最後の一滴まで飲ませ切ると、ふーさんは壊れたように
謝罪の言葉をつぶやき始めた。
「ごめんなさいもうしませんごめんなさいもうしません」
「ありがとうまーさん。これで、寝ぼけた件はチャラでいいよ」
「ありがとうございます…本当に申し訳ありませんでした」
「…辛気臭いのはなしだよ、ほら仲直りの握手でもしよっか」
そう言って手を握り…握り…
「あれ、どうしたんですか永華さん?」
握れない、あの夜の出来事が鮮明に頭の中に浮かび
抱き着かれている時の力強さがフラッシュバックして
顔が真っ赤になっている気がする。
「…ご、ごめん、後ろ向いてちょっと待っててくれないかな」
「…?はい、わかりました」
いやいやいや。どうしてこんな感じになってるんだろう?
まーさんはただの幼馴染で、優しい男の子で…
私にとって大切な友人だが他意はないはずだ。
そう理由をつけて私は深呼吸をしてからまーさんに声をかける。
「だいじょうぶ、ごめんね。
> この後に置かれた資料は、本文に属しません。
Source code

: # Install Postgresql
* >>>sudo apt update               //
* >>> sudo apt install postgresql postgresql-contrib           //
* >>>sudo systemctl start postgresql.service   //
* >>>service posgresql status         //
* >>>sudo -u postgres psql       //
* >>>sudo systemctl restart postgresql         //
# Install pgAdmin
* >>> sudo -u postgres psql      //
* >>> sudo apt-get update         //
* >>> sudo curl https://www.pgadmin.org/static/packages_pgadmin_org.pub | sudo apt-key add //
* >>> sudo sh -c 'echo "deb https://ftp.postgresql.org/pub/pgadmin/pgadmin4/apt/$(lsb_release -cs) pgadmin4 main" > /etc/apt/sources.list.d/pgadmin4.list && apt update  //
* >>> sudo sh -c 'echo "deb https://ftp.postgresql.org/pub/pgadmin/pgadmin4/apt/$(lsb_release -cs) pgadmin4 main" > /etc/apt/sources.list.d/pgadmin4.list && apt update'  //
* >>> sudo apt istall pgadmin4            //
振り返ってもらって大丈夫だから」
「…本当に大丈夫ですか?顔が真っ赤ですし、
どこか体調が悪いのでは」
パーソナルスペースをかなぐり捨て至近距離でこちらを見つめてくる
まーさんだが、近いちかいちかい!少し私より高い身長を
はっきりと認識してしまい顔がさらに赤くなる。
「だだだ大丈夫だよ!ほら握手握手!」
「は、はぁ。わかりました…ごめんなさい」
その後数分かかったもののなんとか仲直りの握手をして
ふーさんを解放してこの場は解散になった。
帰り際にふーさんが「まさか…あと一歩まで行ってる?」
とか言ってたが、どういう事だろうか?
またしそジュースを飲ませようと思いながら
この騒動は終わりを告げるのだった。
Qなんで永華はこんなにラブコメっぽい感じになってるの?
姉の一件から分かるようにこの主人公はギャップ萌えが
魂の底からの性癖なのでふにゃっとした雰囲気だったまーさんに
あそこまで力負けするとは思わず癖に刺さったせいです
しばらくしたら多分大丈夫にはなるけど、
その後の対応は間違いなく変わる
しそジュース
私の祖母が作ってたので覚えてたジュース。
なんか酸っぱい感じだったってだけ覚えている
調べたらなんかダイエット効果があるらしいと知った
ふーさん
こいつ、もしかしたらもう少し押したら堕ちるか…?
という思考が頭をよぎったがすぐに霧散した。
だって主人公翌日から(外面だけは完璧に)
平然を装うんだもの…
まーさん
単純に心配で近づいたら凄い慌てられた。
多分あの夜の出来事を思い出してしまったのだなと
気づいたのはその夜、申し訳なさでベッドで悶えた。